WORK INSTRUCTION
Rewrite every line of the data below as a Markdown table with the columns "Row" and "Text". Number the rows in order and omit blank lines.

DATA EXTRACTS

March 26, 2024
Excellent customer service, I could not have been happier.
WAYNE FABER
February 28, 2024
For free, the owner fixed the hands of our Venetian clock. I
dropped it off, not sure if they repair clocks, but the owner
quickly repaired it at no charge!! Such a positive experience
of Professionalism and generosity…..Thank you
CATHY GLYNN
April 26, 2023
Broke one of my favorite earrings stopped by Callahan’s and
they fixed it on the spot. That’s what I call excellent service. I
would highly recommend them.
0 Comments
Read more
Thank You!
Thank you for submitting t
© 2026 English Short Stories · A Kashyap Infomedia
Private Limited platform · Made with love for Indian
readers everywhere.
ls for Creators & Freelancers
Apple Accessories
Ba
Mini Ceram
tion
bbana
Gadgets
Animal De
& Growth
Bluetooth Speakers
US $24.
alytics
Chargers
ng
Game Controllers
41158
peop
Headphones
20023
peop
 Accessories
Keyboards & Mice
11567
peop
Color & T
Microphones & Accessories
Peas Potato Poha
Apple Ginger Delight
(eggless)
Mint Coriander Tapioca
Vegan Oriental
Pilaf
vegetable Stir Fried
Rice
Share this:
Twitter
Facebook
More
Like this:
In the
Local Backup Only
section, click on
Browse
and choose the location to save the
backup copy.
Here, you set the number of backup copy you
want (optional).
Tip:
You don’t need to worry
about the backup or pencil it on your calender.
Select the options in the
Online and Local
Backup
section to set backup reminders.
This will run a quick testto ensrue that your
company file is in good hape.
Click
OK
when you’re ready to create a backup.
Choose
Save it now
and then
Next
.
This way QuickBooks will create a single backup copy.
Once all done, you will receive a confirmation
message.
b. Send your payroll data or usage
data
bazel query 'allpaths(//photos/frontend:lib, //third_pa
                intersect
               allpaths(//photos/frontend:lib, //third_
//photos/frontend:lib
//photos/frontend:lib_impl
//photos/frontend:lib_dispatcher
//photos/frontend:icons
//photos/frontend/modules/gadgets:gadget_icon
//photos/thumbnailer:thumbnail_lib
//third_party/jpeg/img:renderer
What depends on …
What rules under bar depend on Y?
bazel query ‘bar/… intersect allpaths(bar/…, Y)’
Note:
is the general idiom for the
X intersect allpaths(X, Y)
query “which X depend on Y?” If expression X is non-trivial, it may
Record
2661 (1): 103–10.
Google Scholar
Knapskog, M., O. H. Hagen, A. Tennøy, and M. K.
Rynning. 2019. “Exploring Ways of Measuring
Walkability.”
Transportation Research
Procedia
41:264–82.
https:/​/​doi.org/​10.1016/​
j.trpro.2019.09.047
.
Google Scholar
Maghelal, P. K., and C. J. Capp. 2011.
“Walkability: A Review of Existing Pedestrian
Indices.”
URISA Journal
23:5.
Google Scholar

WRITTEN ANSWER
| Row | Text |
|---|---|
| 1 | March 26, 2024 |
| 2 | Excellent customer service, I could not have been happier. |
| 3 | WAYNE FABER |
| 4 | February 28, 2024 |
| 5 | For free, the owner fixed the hands of our Venetian clock. I |
| 6 | dropped it off, not sure if they repair clocks, but the owner |
| 7 | quickly repaired it at no charge!! Such a positive experience |
| 8 | of Professionalism and generosity…..Thank you |
| 9 | CATHY GLYNN |
| 10 | April 26, 2023 |
| 11 | Broke one of my favorite earrings stopped by Callahan’s and |
| 12 | they fixed it on the spot. That’s what I call excellent service. I |
| 13 | would highly recommend them. |
| 14 | 0 Comments |
| 15 | Read more |
| 16 | Thank You! |
| 17 | Thank you for submitting t |
| 18 | © 2026 English Short Stories · A Kashyap Infomedia |
| 19 | Private Limited platform · Made with love for Indian |
| 20 | readers everywhere. |
| 21 | ls for Creators & Freelancers |
| 22 | Apple Accessories |
| 23 | Ba |
| 24 | Mini Ceram |
| 25 | tion |
| 26 | bbana |
| 27 | Gadgets |
| 28 | Animal De |
| 29 | & Growth |
| 30 | Bluetooth Speakers |
| 31 | US $24. |
| 32 | alytics |
| 33 | Chargers |
| 34 | ng |
| 35 | Game Controllers |
| 36 | 41158 |
| 37 | peop |
| 38 | Headphones |
| 39 | 20023 |
| 40 | peop |
| 41 |  Accessories |
| 42 | Keyboards & Mice |
| 43 | 11567 |
| 44 | peop |
| 45 | Color & T |
| 46 | Microphones & Accessories |
| 47 | Peas Potato Poha |
| 48 | Apple Ginger Delight |
| 49 | (eggless) |
| 50 | Mint Coriander Tapioca |
| 51 | Vegan Oriental |
| 52 | Pilaf |
| 53 | vegetable Stir Fried |
| 54 | Rice |
| 55 | Share this: |
| 56 | Twitter |
| 57 | Facebook |
| 58 | More |
| 59 | Like this: |
| 60 | In the |
| 61 | Local Backup Only |
| 62 | section, click on |
| 63 | Browse |
| 64 | and choose the location to save the |
| 65 | backup copy. |
| 66 | Here, you set the number of backup copy you |
| 67 | want (optional). |
| 68 | Tip: |
| 69 | You don’t need to worry |
| 70 | about the backup or pencil it on your calender. |
| 71 | Select the options in the |
| 72 | Online and Local |
| 73 | Backup |
| 74 | section to set backup reminders. |
| 75 | This will run a quick testto ensrue that your |
| 76 | company file is in good hape. |
| 77 | Click |
| 78 | OK |
| 79 | when you’re ready to create a backup. |
| 80 | Choose |
| 81 | Save it now |
| 82 | and then |
| 83 | Next |
| 84 | . |
| 85 | This way QuickBooks will create a single backup copy. |
| 86 | Once all done, you will receive a confirmation |
| 87 | message. |
| 88 | b. Send your payroll data or usage |
| 89 | data |
| 90 | bazel query 'allpaths(//photos/frontend:lib, //third_pa |
| 91 |                 intersect |
| 92 |                allpaths(//photos/frontend:lib, //third_ |
| 93 | //photos/frontend:lib |
| 94 | //photos/frontend:lib_impl |
| 95 | //photos/frontend:lib_dispatcher |
| 96 | //photos/frontend:icons |
| 97 | //photos/frontend/modules/gadgets:gadget_icon |
| 98 | //photos/thumbnailer:thumbnail_lib |
| 99 | //third_party/jpeg/img:renderer |
| 100 | What depends on … |
| 101 | What rules under bar depend on Y? |
| 102 | bazel query ‘bar/… intersect allpaths(bar/…, Y)’ |
| 103 | Note: |
| 104 | is the general idiom for the |
| 105 | X intersect allpaths(X, Y) |
| 106 | query “which X depend on Y?” If expression X is non-trivial, it may |
| 107 | Record |
| 108 | 2661 (1): 103–10. |
| 109 | Google Scholar |
| 110 | Knapskog, M., O. H. Hagen, A. Tennøy, and M. K. |
| 111 | Rynning. 2019. “Exploring Ways of Measuring |
| 112 | Walkability.” |
| 113 | Transportation Research |
| 114 | Procedia |
| 115 | 41:264–82. |
| 116 | https:/​/​doi.org/​10.1016/​ |
| 117 | j.trpro.2019.09.047 |
| 118 | . |
| 119 | Google Scholar |
| 120 | Maghelal, P. K., and C. J. Capp. 2011. |
| 121 | “Walkability: A Review of Existing Pedestrian |
| 122 | Indices.” |
| 123 | URISA Journal |
| 124 | 23:5. |
| 125 | Google Scholar |